Era marginal - Jovem é tirado de casa por indivíduos desconhecidos e é encontrado morto na morgue de Cacuaco
Moisés Ateua André, de 24 anos de idade, que residia no bairro da Pedreira, Distrito Urbano dos Mulenvos de Baixo, município de Cacuaco, foi levado de casa, por indivíduos desconhecidos e foi encontrado morto no dia seguinte, na morgue do Hospital de Cacuaco.
Por: Cambuta Vieira.
O facto sucedeu na manhã do dia 19 de Março, às 05 horas da manhã, quando dois indivíduos, trajados a preto, munidos de pistolas, bateram a porta chamando pelo seu nome. Este saiu para ver quem eram, e foi surpreendido pela dupla que o levou sem dar nenhuma explicação.
Celita Ngueve Ateua, mãe do malogrado, disse que o seu filho saiu de roupa interior para ver quem eram, mas os senhores o surpreenderam com algemas, não permitindo que pusesse roupa. "Um deles disse ao meu marido para seguí-los; o caso é no Capalanga, nós nos dirigimos para lá, mas não encontramos", lembrou.
"No dia seguinte, depois de tanta procura, fomos à morgue do Hospital Municipal de Cacuaco e encontramos o corpo do meu filho com sinal de um tiro na testa", narrou.
Entretanto, confessou que o seu filho não tinha boa conduta, pois quando fizesse o uso de estupefacientes roubava e assaltava pessoas na via pública, mais precisamente na vala da Pedreira, apesar de, nos últimos dias, ter tentado afastar-se "dessa vida".
Feliciana Mota António, viúva de Moisés, realçou que" o seu marido já estava a deixar "dessa vida e estava a comportar-se bem, como um bom pai de família", mas no dia em que foi levado, ela não estava em casa, mas haviam conversado, no sentido de tratar o Bilhete de Identidade para permitir arranjar emprego.

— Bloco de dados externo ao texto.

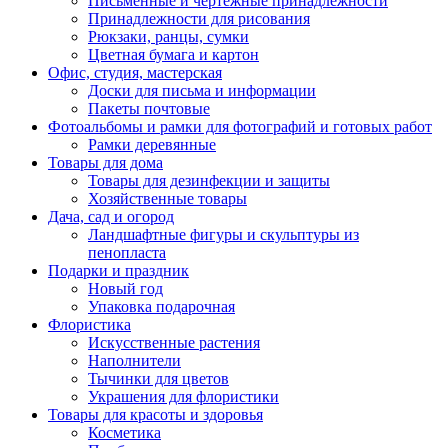
Письменные и чертежные принадлежности
Принадлежности для рисования
Рюкзаки, ранцы, сумки
Цветная бумага и картон
Офис, студия, мастерская
Доски для письма и информации
Пакеты почтовые
Фотоальбомы и рамки для фотографий и готовых работ
Рамки деревянные
Товары для дома
Товары для дезинфекции и защиты
Хозяйственные товары
Дача, сад и огород
Ландшафтные фигуры и скульптуры из
пенопласта
Подарки и праздник
Новый год
Упаковка подарочная
Флористика
Искусственные растения
Наполнители
Тычинки для цветов
Украшения для флористики
Товары для красоты и здоровья
Косметика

Moradores confirmam que o malogrado era considerado "altamente perigoso" no bairro da Pedreira. "Ele já foi apanhado várias vezes a roubar, sendo que uma vez, ao tentar roubar, foi atingido por duas balas que, até à data da sua morte nunca foram retiradas do corpo.

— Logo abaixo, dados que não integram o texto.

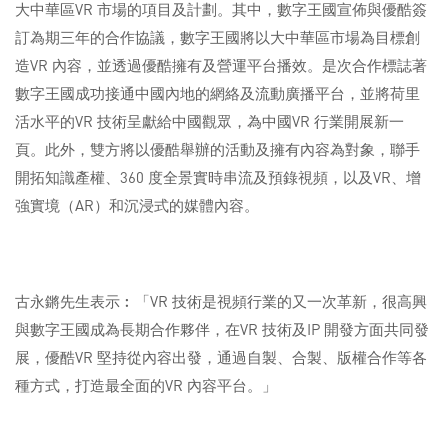
大中華區VR 市場的項目及計劃。其中，數字王國宣佈與優酷簽
訂為期三年的合作協議，數字王國將以大中華區市場為目標創
造VR 內容，並透過優酷擁有及營運平台播效。是次合作標誌著
數字王國成功接通中國內地的網絡及流動廣播平台，並將荷里
活水平的VR 技術呈獻給中國觀眾，為中國VR 行業開展新一
頁。此外，雙方將以優酷舉辦的活動及擁有內容為對象，聯手
開拓知識產權、360 度全景實時串流及預錄視頻，以及VR、增
強實境（AR）和沉浸式的媒體內容。
古永鏘先生表示︰「VR 技術是視頻行業的又一次革新，很高興
與數字王國成為長期合作夥伴，在VR 技術及IP 開發方面共同發
展，優酷VR 堅持從內容出發，通過自製、合製、版權合作等各
種方式，打造最全面的VR 內容平台。」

A equipa deste jornal contactou o responsável do Serviço de Investigação Criminal de Cacuaco, e sem gravar a entrevista disse que, a nível do comando, não recebeu nenhuma informação a respeito, tendo aconselhado a família enlutada para que se dirigisse ao piquete, para o devido tratamento e acompanhamento.